Нина Попова, директор Музея Анны Ахматовой в Фонтанном доме говорила с корреспондентом MR7.ru об этой традиции музея:
- Году в девяностом в этот день приехал в музей Никита Алексеевич Струве (1931-2016, французский русист, издатель и переводчик, исследователь проблем русской эмиграции и культуры России. – Прим. ред.), с которым мы поехали в Никольский морской собор. Там была очередная служба. И больше всего меня поразил Струве, который, как полагается нормальному, классическому православному дворянину, включался в эту службу, участвовал в ней, зная, где какой текст идет, где этот текст обращен к стоящим, где они должны отвечать. Мы были полными дураками рядом. Но я понимала, что он тоже служит, что необходимо ему участвовать в этой службе, чтобы вспоминать, чтобы молиться об Ахматовой. Только так. Я думаю, что и его удивило наше немотствование. Потом бывали разные дни 5 марта – когда мы представляли новые книги или когда мы представляли кого-то из мемуаристов, просто слушали музыку. И ездили всегда в Комарово на кладбище. Но несколько лет назад вдруг стало понятно, что просто ездить на кладбище недостаточно, это требует еще какого-то обряда. Давно существующего обряда поминовения. И в прошлом году, когда я поехала вместе со священником из Владимирского собора – так и было. Пел хор, а то слово, которое сказал священник – это было важно, это была материализация на уровне слова – чувства, памяти о том, что Ахматова значит для мира, для человека. А помните: «А как музыка зазвучала,/Я очнулась – вокруг зима;/Стало ясно, что у причала/Государыня-смерть сама». Эти стихи – это музыка тоже. Начало марта…еще зима.
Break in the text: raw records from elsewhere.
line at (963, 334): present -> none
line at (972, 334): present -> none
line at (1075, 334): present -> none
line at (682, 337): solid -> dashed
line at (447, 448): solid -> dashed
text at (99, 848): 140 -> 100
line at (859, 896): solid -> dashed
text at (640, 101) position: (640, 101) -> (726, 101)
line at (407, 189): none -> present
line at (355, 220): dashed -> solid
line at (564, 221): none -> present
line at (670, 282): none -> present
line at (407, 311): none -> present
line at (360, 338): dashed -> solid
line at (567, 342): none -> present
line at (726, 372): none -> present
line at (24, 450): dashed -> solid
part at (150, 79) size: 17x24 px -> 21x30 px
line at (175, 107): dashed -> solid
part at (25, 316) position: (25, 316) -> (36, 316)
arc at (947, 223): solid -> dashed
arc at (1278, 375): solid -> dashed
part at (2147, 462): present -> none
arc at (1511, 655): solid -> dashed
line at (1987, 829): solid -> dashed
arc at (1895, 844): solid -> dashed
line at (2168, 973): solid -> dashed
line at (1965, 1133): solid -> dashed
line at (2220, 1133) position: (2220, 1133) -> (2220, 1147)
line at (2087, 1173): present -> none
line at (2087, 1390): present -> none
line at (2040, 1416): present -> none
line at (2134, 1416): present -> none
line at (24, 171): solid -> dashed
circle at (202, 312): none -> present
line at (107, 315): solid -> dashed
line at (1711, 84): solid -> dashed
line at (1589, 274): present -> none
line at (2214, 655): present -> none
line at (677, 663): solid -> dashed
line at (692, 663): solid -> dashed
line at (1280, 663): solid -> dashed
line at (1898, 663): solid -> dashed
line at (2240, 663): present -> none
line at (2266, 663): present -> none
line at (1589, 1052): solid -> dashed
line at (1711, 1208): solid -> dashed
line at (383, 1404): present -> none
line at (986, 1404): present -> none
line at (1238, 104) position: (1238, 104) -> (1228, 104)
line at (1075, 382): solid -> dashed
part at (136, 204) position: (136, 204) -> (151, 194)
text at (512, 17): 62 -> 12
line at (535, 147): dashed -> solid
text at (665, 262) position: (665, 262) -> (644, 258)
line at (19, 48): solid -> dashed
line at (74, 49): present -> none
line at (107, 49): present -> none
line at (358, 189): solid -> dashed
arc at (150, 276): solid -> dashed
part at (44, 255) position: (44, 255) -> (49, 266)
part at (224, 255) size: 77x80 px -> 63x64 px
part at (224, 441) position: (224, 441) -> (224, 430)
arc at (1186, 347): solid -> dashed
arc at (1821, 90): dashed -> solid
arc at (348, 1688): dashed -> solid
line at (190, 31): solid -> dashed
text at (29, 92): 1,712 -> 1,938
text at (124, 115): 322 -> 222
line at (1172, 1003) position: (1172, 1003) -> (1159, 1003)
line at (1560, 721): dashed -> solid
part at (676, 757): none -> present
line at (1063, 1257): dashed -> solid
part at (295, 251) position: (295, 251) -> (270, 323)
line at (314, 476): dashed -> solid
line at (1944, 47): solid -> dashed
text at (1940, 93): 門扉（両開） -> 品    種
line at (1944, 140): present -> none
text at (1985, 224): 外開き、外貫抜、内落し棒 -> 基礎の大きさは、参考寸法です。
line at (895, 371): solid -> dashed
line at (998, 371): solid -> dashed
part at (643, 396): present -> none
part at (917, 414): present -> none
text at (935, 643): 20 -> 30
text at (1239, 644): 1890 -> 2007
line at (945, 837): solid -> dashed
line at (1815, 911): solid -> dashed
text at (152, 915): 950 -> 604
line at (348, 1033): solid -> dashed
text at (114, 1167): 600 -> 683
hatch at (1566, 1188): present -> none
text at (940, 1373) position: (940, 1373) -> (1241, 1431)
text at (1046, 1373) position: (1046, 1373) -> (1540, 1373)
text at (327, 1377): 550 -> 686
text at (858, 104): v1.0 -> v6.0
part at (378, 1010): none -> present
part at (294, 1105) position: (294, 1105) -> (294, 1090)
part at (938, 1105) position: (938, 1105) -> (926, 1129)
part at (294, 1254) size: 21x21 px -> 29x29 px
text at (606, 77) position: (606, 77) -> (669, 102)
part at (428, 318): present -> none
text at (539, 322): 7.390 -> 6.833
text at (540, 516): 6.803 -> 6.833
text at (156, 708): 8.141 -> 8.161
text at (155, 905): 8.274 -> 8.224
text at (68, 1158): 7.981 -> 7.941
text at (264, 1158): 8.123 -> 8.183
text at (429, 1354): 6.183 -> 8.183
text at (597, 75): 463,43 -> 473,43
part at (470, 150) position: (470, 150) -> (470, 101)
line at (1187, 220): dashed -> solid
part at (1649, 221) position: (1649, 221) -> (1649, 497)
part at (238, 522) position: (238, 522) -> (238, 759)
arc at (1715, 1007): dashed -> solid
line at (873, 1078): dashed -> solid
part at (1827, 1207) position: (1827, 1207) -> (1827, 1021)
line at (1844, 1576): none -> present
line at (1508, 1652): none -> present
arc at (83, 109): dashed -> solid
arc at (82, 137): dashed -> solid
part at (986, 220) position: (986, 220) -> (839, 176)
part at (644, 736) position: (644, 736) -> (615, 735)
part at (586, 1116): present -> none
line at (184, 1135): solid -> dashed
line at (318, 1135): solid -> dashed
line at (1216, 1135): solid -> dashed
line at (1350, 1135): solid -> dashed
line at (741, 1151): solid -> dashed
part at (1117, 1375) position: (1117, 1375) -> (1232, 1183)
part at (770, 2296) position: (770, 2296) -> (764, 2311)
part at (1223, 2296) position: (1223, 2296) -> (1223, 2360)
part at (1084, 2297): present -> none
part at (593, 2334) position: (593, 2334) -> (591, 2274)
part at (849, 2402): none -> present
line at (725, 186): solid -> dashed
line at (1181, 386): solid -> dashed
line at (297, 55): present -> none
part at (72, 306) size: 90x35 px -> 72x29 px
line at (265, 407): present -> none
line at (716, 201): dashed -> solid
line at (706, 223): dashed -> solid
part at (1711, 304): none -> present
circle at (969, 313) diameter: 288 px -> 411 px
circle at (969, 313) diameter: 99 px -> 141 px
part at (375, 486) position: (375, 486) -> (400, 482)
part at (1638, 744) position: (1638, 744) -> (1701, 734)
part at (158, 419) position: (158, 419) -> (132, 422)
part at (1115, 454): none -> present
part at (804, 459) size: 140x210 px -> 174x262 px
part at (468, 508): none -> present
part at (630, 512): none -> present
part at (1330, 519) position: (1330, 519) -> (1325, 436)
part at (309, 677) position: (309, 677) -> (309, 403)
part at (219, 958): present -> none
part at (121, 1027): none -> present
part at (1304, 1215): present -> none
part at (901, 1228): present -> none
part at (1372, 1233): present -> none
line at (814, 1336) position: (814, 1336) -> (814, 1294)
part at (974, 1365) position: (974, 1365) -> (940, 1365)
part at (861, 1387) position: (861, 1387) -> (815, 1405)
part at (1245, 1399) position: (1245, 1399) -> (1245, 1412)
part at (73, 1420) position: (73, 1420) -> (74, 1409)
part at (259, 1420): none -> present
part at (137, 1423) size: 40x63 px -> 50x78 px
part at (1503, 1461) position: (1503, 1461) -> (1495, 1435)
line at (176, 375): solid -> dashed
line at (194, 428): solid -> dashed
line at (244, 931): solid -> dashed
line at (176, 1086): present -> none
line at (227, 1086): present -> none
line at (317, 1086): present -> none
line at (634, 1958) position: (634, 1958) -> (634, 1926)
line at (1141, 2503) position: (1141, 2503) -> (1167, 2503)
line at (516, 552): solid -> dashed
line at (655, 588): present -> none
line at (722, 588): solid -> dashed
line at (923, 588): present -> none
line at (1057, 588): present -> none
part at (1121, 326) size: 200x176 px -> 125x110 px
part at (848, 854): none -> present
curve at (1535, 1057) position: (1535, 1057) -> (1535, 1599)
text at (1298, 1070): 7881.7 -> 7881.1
-Для вас лично этот день - пятое марта – когда стал значимым? Еще до музейной жизни?
- До музейной жизни. Я в 1966-м году узнала об отпевании Ахматовой в Никольском морском соборе в Ленинграде. Я думаю, что Лев Николаевич (Гумилев, сын, Ахматовой. – Прим. ред.) очень хорошо понимал, что это ее воля, когда договаривался об отпевании. Это было неожиданно, это было восстановление какой-то важной традиции прощания.
Я там не была, ждала ребенка и никуда уже не ходила, но слышала, знала: об этом говорили, потому что это было важно для людей моего круга. Потому что никогда и никто из советских писателей в городе Ленинграде…Вы понимаете - это было из другой жизни –отринутой, опрокинутой революцией, мы так не могли думать, мы так не могли жить…Потому что это все кончилось давно, как предрассудок, низкое суеверие. А тут оказалось – высокое, великое. Не скажу - ошеломление, но это было проявление смысла и сути, возможности и права, чтобы остаться самой собой даже в смерти. Вот это самое главное.
-И для тех, кто пришел, это было, с одной стороны, прикосновение к таинству прощания, а с другой – гражданским поступком.
- Конечно. И, кроме уважения и восхищения, ничего другого не было. Это пятое марта, перекрывающее Сталина. Оно осталось на всю жизнь. А когда уже был наш музей, нам принес человек пленку – он записывал все это в 1966-м, как сотрудник КГБ, ему дали такое задание. И он записал: кто прилетел на самолете в Пулково, прощаться с Ахматовой, там был целый самолет, набитый московскими людьми. Что было на кладбище. Он все это фиксировал на пленку, прикрывшись продуктовой дамской сумкой, за которой была спрятана камера. А потом все начальники ему сказали: «Да не надо нам». Отмахнулись. И пленка осталась у этого человека, лежала до начала девяностых. И потом он подарил ее музею.
-Это же надо же - умереть в тот же день…
- Для нее это было бы ужасно, но день своей смерти ведь не выбираешь. Эту дату - пятое марта они с 1953 года отмечали все. Пили водку. Говорили: «Туда ему и дорога», за его смерть пили. С людьми такого масштаба, как Ахматова это бывает, когда обстоятельства и судьба тебе задают что-то такое, чего ты никак не можешь ожидать, но это придает и еще какой-то смысл смерти. Перетягивает, естественно, память о ней, а не память о Сталине. «Со мной только так и бывает», - как она говорила. С ней так и случилось.